# res or stinkpot?



## mrodge (Nov 13, 2004)

should i get oen or the other i have a 20 gallon about half filled with water


----------



## Death in #'s (Apr 29, 2003)

i personally liked my musk turtles


----------



## mrodge (Nov 13, 2004)

yea
they mremind me of snappers, are rosy reds good for food?


----------



## Death in #'s (Apr 29, 2003)

mrodge said:


> yea
> they mremind me of snappers, are rosy reds good for food?
> [snapback]990461[/snapback]​


they are ok
the liked shrimp and nightcrawlers way better 
espacially night crawlers


----------



## mrodge (Nov 13, 2004)

live shrimp?


----------



## Mettle (Dec 29, 2003)

I don't know anything about stinkpots but I know a RES should NOT live in a 20G tank for life. They get kinda large and need more space than that.

• **Provided material**:
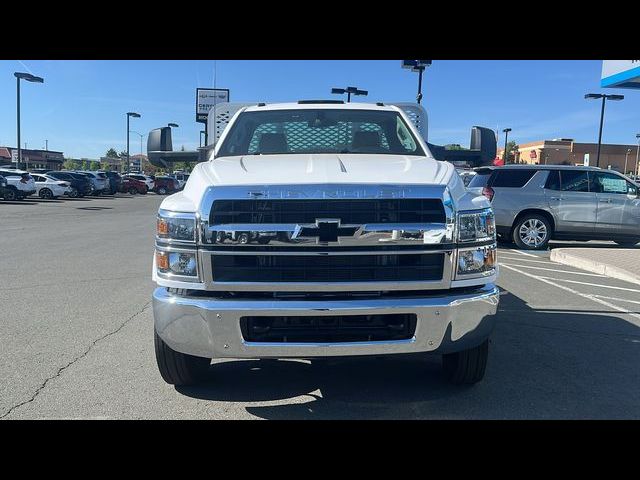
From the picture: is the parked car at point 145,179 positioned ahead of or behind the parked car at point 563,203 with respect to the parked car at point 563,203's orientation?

• **Problems and tasks**:
(a) Reproduce everything in the turtle thread from "live shrimp?" down to "space than that.".
(b) Answer these from the turtle thread:
(i) What size is mrodge's tank, and how much water is in it?
(ii) Which two foods did the musk turtles like better than rosy reds?
(iii) According to Mettle, why should a RES not live in a 20G tank for life?
(c) For each statement, decide whether the turtle thread supports it:
(i) Death in #'s liked their musk turtles.
(ii) Of shrimp and nightcrawlers, the musk turtles liked shrimp most.
(iii) Mettle says they know a lot about stinkpots.

• **Answers to the exercise**:
(a)
live shrimp?


----------



## Mettle (Dec 29, 2003)

I don't know anything about stinkpots but I know a RES should NOT live in a 20G tank for life. They get kinda large and need more space than that.

(b)
(i) It is a 20 gallon tank, about half filled with water.
(ii) Shrimp and nightcrawlers.
(iii) They get kinda large and need more space than that.

(c)
(i) Yes: "i personally liked my musk turtles"
(ii) No: "espacially night crawlers"
(iii) No: "I don't know anything about stinkpots"